→ **本文**
REPORT

書き物:いろいろ活動報告から雑感・妄想・昔話など。

2023-03-01-WED

#26 エンタメ・グリズリー

スタイリッシュで大柄なクマのような体躯を揺らしながら、そして熊鈴をチャリンチャリンと響かせながら、オトコはゆっくりとオフィスを闊歩する。その熊鈴の音色は、エンターテイメント開幕のサイン。

イケダさんは恒星だ。自ら光を発して周りを照らすことができるエンターテイナーの彼は、オンとオフの境目が見えない圧倒的なその活動量と、仕事か冗談か見分けがつかない抱腹絶倒の話術を武器に、周囲の空気を変えることができる本当に稀有な存在だ。
熊鈴の音はあっちにいったり、こっちにいったり。そこかしこで笑いがおこっているサマは、たくさんのテーブルでおひねりをもらうディナーショーのベテラン歌手。

そんなイケダさんなので、大きな会社のお偉いさんにも、フラっと入った飲み屋の店員さんへも、向き合い方は変わらない。笑わせるか、笑わせられないか ― 絶対に負けられない戦いがそこにあるとでもいうのか?ともあれ、相手が誰でも自分のスタイルを変えずにあっという間に友達になってしまうそのコミュニケーションスタイルで、社内外のネットワークの広さは尋常ではない。
でもそれは繊細で絶妙な間合いの取り方と、大胆なアプローチがなせるわざ。そしてそれはいつの間にか「イケダさんにしかできないシゴトや、彼しか繋がれない人脈」になっていく。

時には自分がピエロになっても周りを喜ばそうとすること ― 彼はそのリスクはまったく厭わない。とりあえず海底を掘ってみないと石油は出ないし、物語を作ってみないと大ヒット映画は生まれない。宝くじを買わないヒトは、一生当たることはないのだ。
いろいろな可能性に賭け、沢山動いてみてもうまくいくとは限らないし、あれこれと失敗を揶揄される世知辛い世の中になっているのも確かなこと。見渡せばリスクばかりの世界だけど、そこを楽しめるかどうかに、そのヒトの器と態度が表れているのだ。
目の前のイベントや活動を“何でも自分が楽しめる”こと、それは才能だ。そしてイケダさんは、足踏みをしている周りの人間たちを笑いで勇気づけている。

グローバルで活躍するイケダさんの芸名、もといビジネスネームは“アレックス”。その意味は守護者。
うろうろと散策しながら周りを照らし笑顔を届け続ける冬眠しない熊のようなイケダさん。
エンタメの鈴はずっと軽やかに響いている。

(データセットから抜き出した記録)
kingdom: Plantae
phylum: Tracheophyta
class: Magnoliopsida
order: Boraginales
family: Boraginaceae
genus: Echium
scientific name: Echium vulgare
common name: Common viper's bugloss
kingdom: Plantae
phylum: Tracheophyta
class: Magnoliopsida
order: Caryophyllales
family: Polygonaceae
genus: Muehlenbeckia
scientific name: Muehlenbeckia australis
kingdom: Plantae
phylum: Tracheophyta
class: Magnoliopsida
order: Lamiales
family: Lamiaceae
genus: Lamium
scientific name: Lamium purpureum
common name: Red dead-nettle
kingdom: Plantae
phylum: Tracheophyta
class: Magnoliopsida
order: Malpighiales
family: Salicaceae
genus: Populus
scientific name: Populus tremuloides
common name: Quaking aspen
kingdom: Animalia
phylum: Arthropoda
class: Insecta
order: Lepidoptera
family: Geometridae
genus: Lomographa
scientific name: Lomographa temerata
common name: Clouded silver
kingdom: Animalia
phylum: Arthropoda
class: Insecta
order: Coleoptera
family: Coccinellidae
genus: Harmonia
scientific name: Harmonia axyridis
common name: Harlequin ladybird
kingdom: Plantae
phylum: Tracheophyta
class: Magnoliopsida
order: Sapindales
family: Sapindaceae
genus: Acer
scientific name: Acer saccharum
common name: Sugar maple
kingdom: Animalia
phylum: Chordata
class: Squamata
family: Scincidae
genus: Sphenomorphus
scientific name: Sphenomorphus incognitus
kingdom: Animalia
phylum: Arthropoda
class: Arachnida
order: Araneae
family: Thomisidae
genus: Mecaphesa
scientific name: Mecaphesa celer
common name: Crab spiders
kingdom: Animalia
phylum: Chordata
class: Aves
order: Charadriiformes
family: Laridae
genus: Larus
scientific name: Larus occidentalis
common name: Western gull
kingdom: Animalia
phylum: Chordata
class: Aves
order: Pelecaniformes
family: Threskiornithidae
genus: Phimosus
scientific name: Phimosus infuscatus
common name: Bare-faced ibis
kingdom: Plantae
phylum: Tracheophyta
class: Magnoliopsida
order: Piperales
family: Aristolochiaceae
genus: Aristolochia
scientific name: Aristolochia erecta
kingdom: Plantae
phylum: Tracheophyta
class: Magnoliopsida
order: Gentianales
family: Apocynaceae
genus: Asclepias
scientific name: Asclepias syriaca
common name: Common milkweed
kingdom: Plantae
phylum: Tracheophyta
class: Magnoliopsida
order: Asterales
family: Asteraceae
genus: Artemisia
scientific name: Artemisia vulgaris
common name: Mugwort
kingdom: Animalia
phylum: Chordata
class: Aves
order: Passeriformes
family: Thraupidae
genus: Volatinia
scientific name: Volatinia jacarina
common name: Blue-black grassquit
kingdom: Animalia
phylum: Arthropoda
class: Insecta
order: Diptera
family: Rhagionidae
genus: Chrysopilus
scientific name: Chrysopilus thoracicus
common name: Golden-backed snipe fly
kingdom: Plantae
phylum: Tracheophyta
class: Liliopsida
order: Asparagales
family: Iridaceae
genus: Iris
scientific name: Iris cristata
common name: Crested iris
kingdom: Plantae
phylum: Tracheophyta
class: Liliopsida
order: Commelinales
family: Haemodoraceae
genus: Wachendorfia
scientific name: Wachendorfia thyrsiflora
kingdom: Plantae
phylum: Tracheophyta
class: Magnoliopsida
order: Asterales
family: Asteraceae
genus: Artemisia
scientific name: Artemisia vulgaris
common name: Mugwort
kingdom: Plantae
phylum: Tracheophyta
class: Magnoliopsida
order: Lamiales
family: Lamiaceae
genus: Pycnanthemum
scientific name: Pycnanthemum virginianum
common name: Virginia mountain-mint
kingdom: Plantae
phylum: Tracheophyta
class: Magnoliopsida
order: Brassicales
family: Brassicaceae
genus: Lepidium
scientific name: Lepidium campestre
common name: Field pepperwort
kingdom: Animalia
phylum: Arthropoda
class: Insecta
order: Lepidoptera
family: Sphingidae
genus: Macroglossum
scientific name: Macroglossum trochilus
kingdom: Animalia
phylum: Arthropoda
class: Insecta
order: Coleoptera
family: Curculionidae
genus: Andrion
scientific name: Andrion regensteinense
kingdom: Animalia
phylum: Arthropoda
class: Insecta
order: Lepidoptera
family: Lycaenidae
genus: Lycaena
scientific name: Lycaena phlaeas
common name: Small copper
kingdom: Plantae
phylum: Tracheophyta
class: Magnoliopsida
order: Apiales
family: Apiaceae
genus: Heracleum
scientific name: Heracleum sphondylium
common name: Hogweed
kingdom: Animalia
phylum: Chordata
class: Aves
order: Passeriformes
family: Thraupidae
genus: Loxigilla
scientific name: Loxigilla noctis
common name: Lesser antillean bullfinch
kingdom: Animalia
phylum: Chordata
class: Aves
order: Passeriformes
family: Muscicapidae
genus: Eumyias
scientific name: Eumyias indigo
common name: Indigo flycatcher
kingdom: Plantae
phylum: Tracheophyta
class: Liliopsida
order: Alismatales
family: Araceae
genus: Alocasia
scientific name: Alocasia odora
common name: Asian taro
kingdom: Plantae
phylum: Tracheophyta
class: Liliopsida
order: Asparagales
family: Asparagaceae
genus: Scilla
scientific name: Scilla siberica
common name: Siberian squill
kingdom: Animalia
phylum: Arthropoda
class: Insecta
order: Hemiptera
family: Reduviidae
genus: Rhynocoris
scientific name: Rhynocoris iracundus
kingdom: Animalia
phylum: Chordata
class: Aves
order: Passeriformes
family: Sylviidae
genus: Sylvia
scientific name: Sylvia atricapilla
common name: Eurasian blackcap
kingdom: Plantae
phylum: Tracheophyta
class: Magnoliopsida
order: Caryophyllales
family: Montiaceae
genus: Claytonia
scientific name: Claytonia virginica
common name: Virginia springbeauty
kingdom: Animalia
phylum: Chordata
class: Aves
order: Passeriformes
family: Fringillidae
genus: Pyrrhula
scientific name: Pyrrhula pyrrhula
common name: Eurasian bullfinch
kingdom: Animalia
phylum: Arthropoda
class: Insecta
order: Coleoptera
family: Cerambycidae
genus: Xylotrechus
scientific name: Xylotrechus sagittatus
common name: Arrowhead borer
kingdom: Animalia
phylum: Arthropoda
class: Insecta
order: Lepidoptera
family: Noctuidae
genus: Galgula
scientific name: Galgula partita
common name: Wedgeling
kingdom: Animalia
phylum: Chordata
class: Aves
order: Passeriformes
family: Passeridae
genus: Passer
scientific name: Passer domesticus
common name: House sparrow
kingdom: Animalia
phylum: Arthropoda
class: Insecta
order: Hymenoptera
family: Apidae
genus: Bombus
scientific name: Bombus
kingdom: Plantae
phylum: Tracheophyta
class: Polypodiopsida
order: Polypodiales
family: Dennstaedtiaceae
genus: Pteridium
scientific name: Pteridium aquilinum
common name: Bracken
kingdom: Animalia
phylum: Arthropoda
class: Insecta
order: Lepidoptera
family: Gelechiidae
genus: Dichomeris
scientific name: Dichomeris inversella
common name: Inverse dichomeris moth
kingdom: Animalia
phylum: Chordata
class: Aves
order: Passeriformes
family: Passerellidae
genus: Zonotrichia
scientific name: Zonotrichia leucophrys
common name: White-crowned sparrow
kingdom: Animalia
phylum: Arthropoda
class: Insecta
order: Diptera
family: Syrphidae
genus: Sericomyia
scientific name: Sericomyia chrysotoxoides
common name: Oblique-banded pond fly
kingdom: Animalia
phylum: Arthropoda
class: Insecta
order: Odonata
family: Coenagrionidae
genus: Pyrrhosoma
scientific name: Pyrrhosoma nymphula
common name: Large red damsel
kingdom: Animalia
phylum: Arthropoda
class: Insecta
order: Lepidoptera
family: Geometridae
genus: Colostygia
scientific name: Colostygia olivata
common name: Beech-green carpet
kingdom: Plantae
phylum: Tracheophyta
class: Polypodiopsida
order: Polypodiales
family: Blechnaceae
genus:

→ **課題について**
次の1.〜3.がイケダさんについての文章の内容と合っているかを判断し、それぞれ「はい」か「いいえ」で答えたうえで、決め手となる文章中の語句をそのまま引用せよ。1. 熊鈴の音色はエンターテイメント終了の合図である。2. イケダさんは相手によって向き合い方を変える。3. イケダさんのビジネスネームは「アレックス」である。

→ **解答**
1. いいえ。「その熊鈴の音色は、エンターテイメント開幕のサイン」
2. いいえ。「向き合い方は変わらない」
3. はい。「ビジネスネームは“アレックス”」